What we are doing to prevent it from happening again:
We've engaged our Kubernetes support provider to help us analyze the issue and have implemented their first round of recommendations.  We’re in the process of building a new cluster to resolve the other identified issues. We're also adding additional monitoring in order to preempt similar issues and have modified our deploy process.  Finally, we have greatly improved our recovery processes when the cluster gets into an unhealthy state.

Posted 4 months ago. Oct 24, 2018 - 15:44 PDT

Our service has recovered entirely. All systems are fully operational.
Posted 4 months ago. Oct 17, 2018 - 14:53 PDT
All services appear to be functioning. We are in the final phase of monitoring.
Posted 4 months ago. Oct 17, 2018 - 14:34 PDT
Our service is showing signs of recovery. We are monitoring closely.
Posted 4 months ago. Oct 17, 2018 - 13:52 PDT
Our service continues to have problems running tests, starting Sauce Connect, and powering our web UI.
We've isolated the problem and are looking for solutions to free resources, manually restarting services,
and taking other advanced actions now.
Posted 4 months ago. Oct 17, 2018 - 11:56 PDT
We are continuing to work on a fix for this issue.
Posted 4 months ago. Oct 17, 2018 - 10:36 PDT
We have identified an issue and we are working to implement a fix.
Posted 4 months ago. Oct 17, 2018 - 08:46 PDT
Automated and manual VM/emu/sim testing is unavailable, Sauce Connect (VM) tunnels are not starting and the Sauce Labs website and dashboard are unavailable. We are investigating.

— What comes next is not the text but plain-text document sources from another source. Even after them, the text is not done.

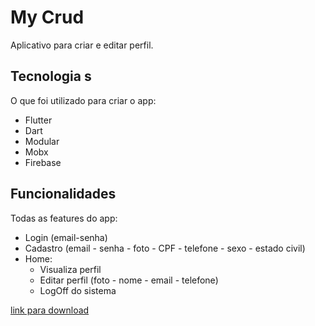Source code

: # My Crud

Aplicativo para criar e editar perfil.

## Tecnologia s

O que foi utilizado para criar o app:

- Flutter
- Dart
- Modular
- Mobx
- Firebase

## Funcionalidades
Todas as features do app:

- Login (email-senha)
- Cadastro (email - senha - foto - CPF - telefone - sexo - estado civil)
- Home: 
  - Visualiza perfil
  - Editar perfil (foto - nome - email - telefone)
  - LogOff do sistema

[link para download](https://drive.google.com/file/d/1gSD-05sbrCG8jZHNP3WXq6Rv8FCXoAqb/view?usp=sharing)
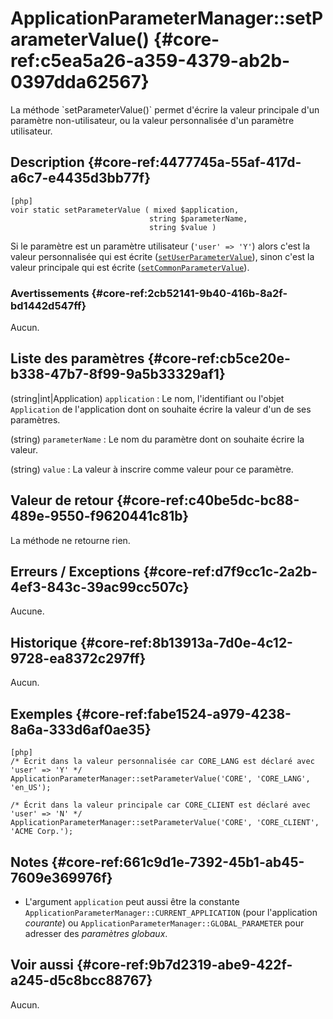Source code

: # ApplicationParameterManager::setParameterValue() {#core-ref:c5ea5a26-a359-4379-ab2b-0397dda62567}

<div markdown="1" class="short-description">
La méthode `setParameterValue()` permet d'écrire la valeur principale d'un
paramètre non-utilisateur, ou la valeur personnalisée d'un paramètre
utilisateur.
</div>

## Description {#core-ref:4477745a-55af-417d-a6c7-e4435d3bb77f}

    [php]
    voir static setParameterValue ( mixed $application,
    	                           string $parameterName,
    	                           string $value )

Si le paramètre est un paramètre utilisateur (`'user' => 'Y'`) alors c'est la
valeur personnalisée qui est écrite
([`setUserParameterValue`][setUserParameterValue]), sinon c'est la valeur
principale qui est écrite
([`setCommonParameterValue`][setCommonParameterValue]).

### Avertissements {#core-ref:2cb52141-9b40-416b-8a2f-bd1442d547ff}

Aucun.

## Liste des paramètres {#core-ref:cb5ce20e-b338-47b7-8f99-9a5b33329af1}

(string|int|Application) `application`
:   Le nom, l'identifiant ou l'objet `Application` de l'application dont on
    souhaite écrire la valeur d'un de ses paramètres.

(string) `parameterName`
:   Le nom du paramètre dont on souhaite écrire la valeur.

(string) `value`
:   La valeur à inscrire comme valeur pour ce paramètre.

## Valeur de retour {#core-ref:c40be5dc-bc88-489e-9550-f9620441c81b}

La méthode ne retourne rien.

## Erreurs / Exceptions {#core-ref:d7f9cc1c-2a2b-4ef3-843c-39ac99cc507c}

Aucune.

## Historique {#core-ref:8b13913a-7d0e-4c12-9728-ea8372c297ff}

Aucun.

## Exemples {#core-ref:fabe1524-a979-4238-8a6a-333d6af0ae35}

    [php]
    /* Écrit dans la valeur personnalisée car CORE_LANG est déclaré avec 'user' => 'Y' */
    ApplicationParameterManager::setParameterValue('CORE', 'CORE_LANG', 'en_US');
    
    /* Écrit dans la valeur principale car CORE_CLIENT est déclaré avec 'user' => 'N' */
    ApplicationParameterManager::setParameterValue('CORE', 'CORE_CLIENT', 'ACME Corp.');

## Notes {#core-ref:661c9d1e-7392-45b1-ab45-7609e369976f}

*   L'argument `application` peut aussi être la constante
    `ApplicationParameterManager::CURRENT_APPLICATION` (pour l'application
    *courante*) ou `ApplicationParameterManager::GLOBAL_PARAMETER` pour adresser
    des *paramètres globaux*.

## Voir aussi {#core-ref:9b7d2319-abe9-422f-a245-d5c8bcc88767}

Aucun.

<!-- links -->
[setUserParameterValue]: #core-ref:174cdcd6-d465-4c4f-abd7-a0a9bca51f52
[setCommonParameterValue]: #core-ref:7182f311-efe5-4997-a043-b5a63c7e2e2b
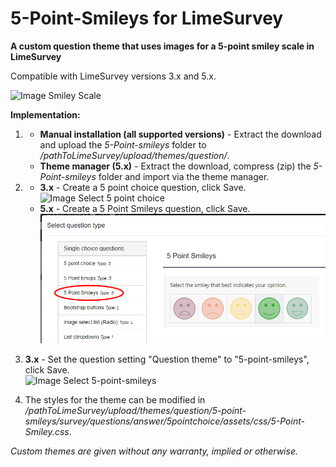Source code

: # 5-Point-Smileys for LimeSurvey
**A custom question theme that uses images for a 5-point smiley scale in LimeSurvey**

Compatible with LimeSurvey versions 3.x and 5.x.

![Image Smiley Scale](/5-point-smileys/survey/questions/answer/5pointchoice/assets/images/5-point-smileys-1.png)

**Implementation:**

1) - **Manual installation (all supported versions)** - Extract the download and upload the *5-Point-smileys* folder to */pathToLimeSurvey/upload/themes/question/*.
    - **Theme manager (5.x)** - Extract the download, compress (zip) the *5-Point-smileys* folder and import via the theme manager.

2) - **3.x** - Create a 5 point choice question, click Save.<br />
![Image Select 5 point choice](/5-point-smileys/survey/questions/answer/5pointchoice/assets/images/5-point-smileys-2.png)
    - **5.x** - Create a 5 Point Smileys question, click Save.<br />
    ![Image Select question theme](/5-point-smileys/survey/questions/answer/5pointchoice/assets/images/5-point-smileys-5.png) 

3) **3.x** - Set the question setting "Question theme" to "5-point-smileys", click Save.  
![Image Select 5-point-smileys](/5-point-smileys/survey/questions/answer/5pointchoice/assets/images/5-point-smileys-3.png)

4) The styles for the theme can be modified in */pathToLimeSurvey/upload/themes/question/5-point-smileys/survey/questions/answer/5pointchoice/assets/css/5-Point-Smiley.css*.
    
    
    
*Custom themes are given without any warranty, implied or otherwise.*
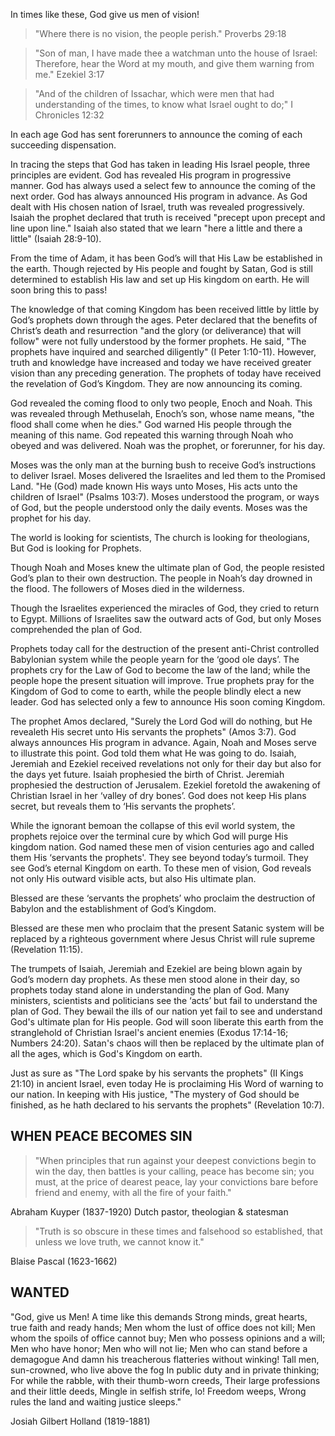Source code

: In times like these, God give us men of vision!

>"Where there is no vision, the people perish."
Proverbs 29:18


>"Son of man, I have made thee a watchman unto the house of Israel: Therefore, hear the Word at my mouth, and give them warning from me."
Ezekiel 3:17


>"And of the children of Issachar, which were men that had understanding of the times, to know what Israel ought to do;"
I Chronicles 12:32


In each age God has sent forerunners to announce the coming of each succeeding dispensation.

In tracing the steps that God has taken in leading His Israel people, three principles are evident.
God has revealed His program in progressive manner.
God has always used a select few to announce the coming of the next order.
God has always announced His program in advance.
As God dealt with His chosen nation of Israel, truth was revealed progressively. Isaiah the prophet declared that truth is received "precept upon precept and line upon line." Isaiah also stated that we learn "here a little and there a little" (Isaiah 28:9-10).

From the time of Adam, it has been God’s will that His Law be established in the earth. Though rejected by His people and fought by Satan, God is still determined to establish His law and set up His kingdom on earth. He will soon bring this to pass!

The knowledge of that coming Kingdom has been received little by little by God’s prophets down through the ages. Peter declared that the benefits of Christ’s death and resurrection "and the glory (or deliverance) that will follow" were not fully understood by the former prophets. He said, "The prophets have inquired and searched diligently" (I Peter 1:10-11). However, truth and knowledge have increased and today we have received greater vision than any preceding generation. The prophets of today have received the revelation of God’s Kingdom. They are now announcing its coming.

God revealed the coming flood to only two people, Enoch and Noah. This was revealed through Methuselah, Enoch’s son, whose name means, "the flood shall come when he dies." God warned His people through the meaning of this name. God repeated this warning through Noah who obeyed and was delivered. Noah was the prophet, or forerunner, for his day.

Moses was the only man at the burning bush to receive God’s instructions to deliver Israel. Moses delivered the Israelites and led them to the Promised Land. "He (God) made known His ways unto Moses, His acts unto the children of Israel" (Psalms 103:7). Moses understood the program, or ways of God, but the people understood only the daily events. Moses was the prophet for his day.

The world is looking for scientists,
The church is looking for theologians,
But God is looking for Prophets.

Though Noah and Moses knew the ultimate plan of God, the people resisted God’s plan to their own destruction. The people in Noah’s day drowned in the flood. The followers of Moses died in the wilderness.

Though the Israelites experienced the miracles of God, they cried to return to Egypt. Millions of Israelites saw the outward acts of God, but only Moses comprehended the plan of God.

Prophets today call for the destruction of the present anti-Christ controlled Babylonian system while the people yearn for the ‘good ole days’. The prophets cry for the Law of God to become the law of the land; while the people hope the present situation will improve. True prophets pray for the Kingdom of God to come to earth, while the people blindly elect a new leader. God has selected only a few to announce His soon coming Kingdom.

The prophet Amos declared, "Surely the Lord God will do nothing, but He revealeth His secret unto His servants the prophets" (Amos 3:7). God always announces His program in advance. Again, Noah and Moses serve to illustrate this point. God told them what He was going to do. Isaiah, Jeremiah and Ezekiel received revelations not only for their day but also for the days yet future. Isaiah prophesied the birth of Christ. Jeremiah prophesied the destruction of Jerusalem. Ezekiel foretold the awakening of Christian Israel in her ‘valley of dry bones’. God does not keep His plans secret, but reveals them to ‘His servants the prophets’.

While the ignorant bemoan the collapse of this evil world system, the prophets rejoice over the terminal cure by which God will purge His kingdom nation. God named these men of vision centuries ago and called them His ‘servants the prophets'. They see beyond today’s turmoil. They see God’s eternal Kingdom on earth. To these men of vision, God reveals not only His outward visible acts, but also His ultimate plan.

Blessed are these ‘servants the prophets’ who proclaim the destruction of Babylon and the establishment of God’s Kingdom.

Blessed are these men who proclaim that the present Satanic system will be replaced by a righteous government where Jesus Christ will rule supreme (Revelation 11:15).

The trumpets of Isaiah, Jeremiah and Ezekiel are being blown again by God’s modern day prophets. As these men stood alone in their day, so prophets today stand alone in understanding the plan of God. Many ministers, scientists and politicians see the ‘acts’ but fail to understand the plan of God. They bewail the ills of our nation yet fail to see and understand God's ultimate plan for His people. God will soon liberate this earth from the stranglehold of Christian Israel's ancient enemies (Exodus 17:14-16; Numbers 24:20). Satan's chaos will then be replaced by the ultimate plan of all the ages, which is God's Kingdom on earth.

Just as sure as "The Lord spake by his servants the prophets" (II Kings 21:10) in ancient Israel, even today He is proclaiming His Word of warning to our nation. In keeping with His justice, "The mystery of God should be finished, as he hath declared to his servants the prophets" (Revelation 10:7).

## WHEN PEACE BECOMES SIN

>"When principles that run against your deepest convictions begin to win the day, then battles is your calling, peace has become sin; you must, at the price of dearest peace, lay your convictions bare before friend and enemy, with all the fire of your faith."

Abraham Kuyper (1837-1920)
Dutch pastor, theologian & statesman

>"Truth is so obscure in these times and falsehood so established, that unless we love truth, we cannot know it."

Blaise Pascal (1623-1662)

## WANTED

"God, give us Men! A time like this demands
Strong minds, great hearts, true faith and ready hands;
Men whom the lust of office does not kill;
Men whom the spoils of office cannot buy;
Men who possess opinions and a will;
Men who have honor;
Men who will not lie;
Men who can stand before a demagogue
And damn his treacherous flatteries without winking!
Tall men, sun-crowned, who live above the fog
In public duty and in private thinking;
For while the rabble, with their thumb-worn creeds,
Their large professions and their little deeds,
Mingle in selfish strife, lo! Freedom weeps,
Wrong rules the land and waiting justice sleeps."

Josiah Gilbert Holland (1819-1881)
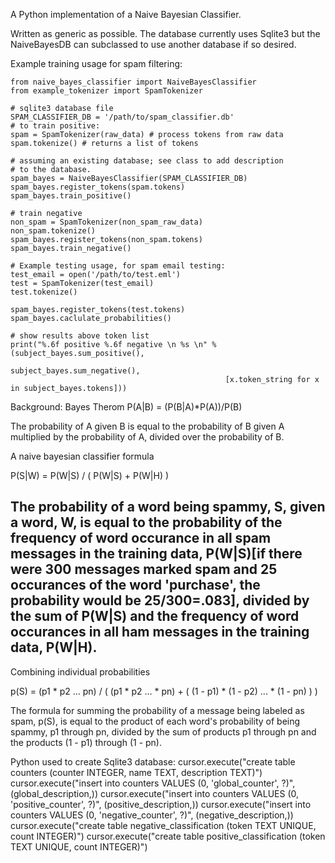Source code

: A Python implementation of a Naive Bayesian Classifier.

Written as generic as possible. The database currently uses Sqlite3 but the NaiveBayesDB can subclassed to use another database if so desired.

Example training usage for spam filtering:

    from naive_bayes_classifier import NaiveBayesClassifier
    from example_tokenizer import SpamTokenizer

    # sqlite3 database file
    SPAM_CLASSIFIER_DB = '/path/to/spam_classifier.db'
    # to train positive:
    spam = SpamTokenizer(raw_data) # process tokens from raw data
    spam.tokenize() # returns a list of tokens 

    # assuming an existing database; see class to add description
    # to the database.
    spam_bayes = NaiveBayesClassifier(SPAM_CLASSIFIER_DB)
    spam_bayes.register_tokens(spam.tokens)
    spam_bayes.train_positive()

    # train negative
    non_spam = SpamTokenizer(non_spam_raw_data)
    non_spam.tokenize()
    spam_bayes.register_tokens(non_spam.tokens)
    spam_bayes.train_negative()

    # Example testing usage, for spam email testing:
    test_email = open('/path/to/test.eml')
    test = SpamTokenizer(test_email)
    test.tokenize()

    spam_bayes.register_tokens(test.tokens)
    spam_bayes.caclulate_probabilities()

    # show results above token list
    print("%.6f positive %.6f negative \n %s \n" % (subject_bayes.sum_positive(),
                                                    subject_bayes.sum_negative(),
                                                    [x.token_string for x in subject_bayes.tokens]))

Background:
Bayes Therom
P(A|B) = (P(B|A)*P(A))/P(B)

The probability of A given B is equal to the probability of B given A multiplied by the probability of A, divided over the probability of B.

A naive bayesian classifier formula

P(S|W) = P(W|S) / ( P(W|S) + P(W|H) )

The probability of a word being spammy, S, given a word, W, is equal to the probability of the frequency of word occurance in all spam messages in the training data, P(W|S)[if there were 300 messages marked spam and 25 occurances of the word 'purchase', the probability would be 25/300=.083], divided by the sum of P(W|S) and the frequency of word occurances in all ham messages in the training data, P(W|H).
----
Combining individual probabilities

p(S) = (p1 * p2 ... pn) / ( (p1 * p2 ... * pn) + ( (1 - p1) * (1 - p2) ... * (1 - pn) ) )

The formula for summing the probability of a message being labeled as spam, p(S), is equal to the product of each word's probability of being spammy, p1 through pn, divided by the sum of products p1 through pn and the products (1 - p1) through (1 - pn).

Python used to create Sqlite3 database:
cursor.execute("create table counters (counter INTEGER, name TEXT, description TEXT)")
cursor.execute("insert into counters VALUES (0, 'global_counter', ?)", (global_description,))
cursor.execute("insert into counters VALUES (0, 'positive_counter', ?)", (positive_description,))
cursor.execute("insert into counters VALUES (0, 'negative_counter', ?)", (negative_description,))
cursor.execute("create table negative_classification (token TEXT UNIQUE, count INTEGER)")
cursor.execute("create table positive_classification (token TEXT UNIQUE, count INTEGER)")


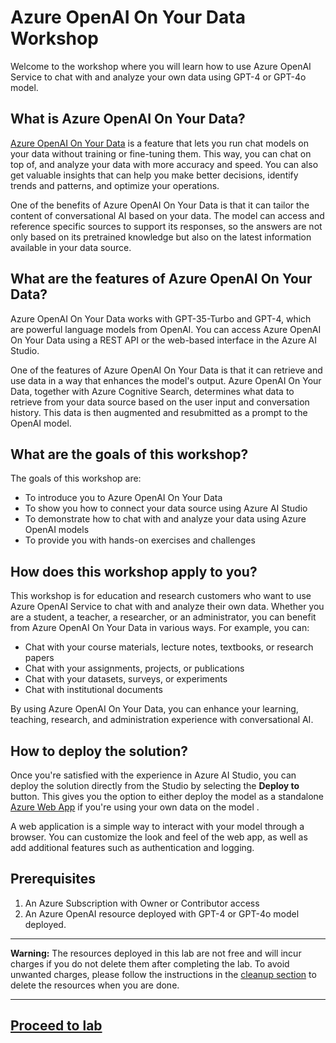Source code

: # Azure OpenAI On Your Data Workshop

Welcome to the workshop where you will learn how to use Azure OpenAI Service to chat with and analyze your own data using GPT-4 or GPT-4o model.

## What is Azure OpenAI On Your Data?

[Azure OpenAI On Your Data](https://learn.microsoft.com/en-us/azure/ai-services/openai/concepts/use-your-data) is a feature that lets you run chat models on your data without training or fine-tuning them. This way, you can chat on top of, and analyze your data with more accuracy and speed. You can also get valuable insights that can help you make better decisions, identify trends and patterns, and optimize your operations.

One of the benefits of Azure OpenAI On Your Data is that it can tailor the content of conversational AI based on your data. The model can access and reference specific sources to support its responses, so the answers are not only based on its pretrained knowledge but also on the latest information available in your data source.

## What are the features of Azure OpenAI On Your Data?

Azure OpenAI On Your Data works with GPT-35-Turbo and GPT-4, which are powerful language models from OpenAI. You can access Azure OpenAI On Your Data using a REST API or the web-based interface in the Azure AI Studio.

One of the features of Azure OpenAI On Your Data is that it can retrieve and use data in a way that enhances the model's output. Azure OpenAI On Your Data, together with Azure Cognitive Search, determines what data to retrieve from your data source based on the user input and conversation history. This data is then augmented and resubmitted as a prompt to the OpenAI model.

## What are the goals of this workshop?

The goals of this workshop are:

- To introduce you to Azure OpenAI On Your Data
- To show you how to connect your data source using Azure AI Studio
- To demonstrate how to chat with and analyze your data using Azure OpenAI models
- To provide you with hands-on exercises and challenges

## How does this workshop apply to you?

This workshop is for education and research customers who want to use Azure OpenAI Service to chat with and analyze their own data. Whether you are a student, a teacher, a researcher, or an administrator, you can benefit from Azure OpenAI On Your Data in various ways. For example, you can:

- Chat with your course materials, lecture notes, textbooks, or research papers
- Chat with your assignments, projects, or publications
- Chat with your datasets, surveys, or experiments
- Chat with institutional documents

By using Azure OpenAI On Your Data, you can enhance your learning, teaching, research, and administration experience with conversational AI.

## How to deploy the solution?

Once you're satisfied with the experience in Azure AI Studio, you can deploy the solution directly from the Studio by selecting the **Deploy to** button. This gives you the option to either deploy the model as a standalone [Azure Web App](https://azure.microsoft.com/en-us/products/app-service/web) if you're using your own data on the model .

A web application is a simple way to interact with your model through a browser. You can customize the look and feel of the web app, as well as add additional features such as authentication and logging.


## Prerequisites
1. An Azure Subscription with Owner or Contributor access
2. An Azure OpenAI resource deployed with GPT-4 or GPT-4o model deployed.

---

**Warning:** The resources deployed in this lab are not free and will incur charges if you do not delete them after completing the lab. To avoid unwanted charges, please follow the instructions in the [cleanup section](cleanup.md) to delete the resources when you are done.

---


## [Proceed to lab](lab.md)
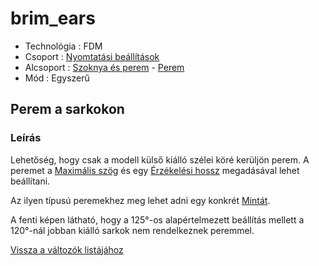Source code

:# brim\_ears

* Technológia : FDM
* Csoport : [Nyomtatási beállítások](../../konfig/print_settings.md)
* Alcsoport : [Szoknya és perem](../../konfig/print_settings.md#szoknyaésperem) - [Perem](../../konfig/print_settings.md#perem)
* Mód : Egyszerű

## Perem a sarkokon

### Leírás

Lehetőség, hogy csak a modell külső kiálló szélei köré kerüljön perem. A peremet a [Maximális szög](../brim_ears_max_angle) és egy [Érzékelési hossz](../brim_ears_detection_length) megadásával lehet beállítani.

Az ilyen típusú peremekhez meg lehet adni egy konkrét [Mintát](../brim_ears_pattern).

A fenti képen látható, hogy a 125°-os alapértelmezett beállítás mellett a 120°-nál jobban kiálló sarkok nem rendelkeznek peremmel.

[Vissza a változók listájához](/)

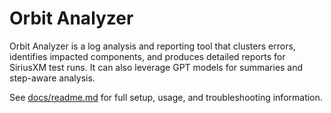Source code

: # Orbit Analyzer

Orbit Analyzer is a log analysis and reporting tool that clusters errors, identifies impacted components, and produces detailed reports for SiriusXM test runs. It can also leverage GPT models for summaries and step-aware analysis.

See [docs/readme.md](docs/readme.md) for full setup, usage, and troubleshooting information.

Posted 4 months ago. Oct 17, 2018 - 08:11 PDT
This incident affected: Sauce Connect (Sauce Connect VM), REST API (REST API VMs), Manual Testing (Manual VM Testing), Web Interface (Sauce UI, Analytics, saucelabs.com), and Automated VM Testing (Automated PC Testing, Automated Mac Testing, Automated iOS Simulator Testing, Automated Android Emulator Testing).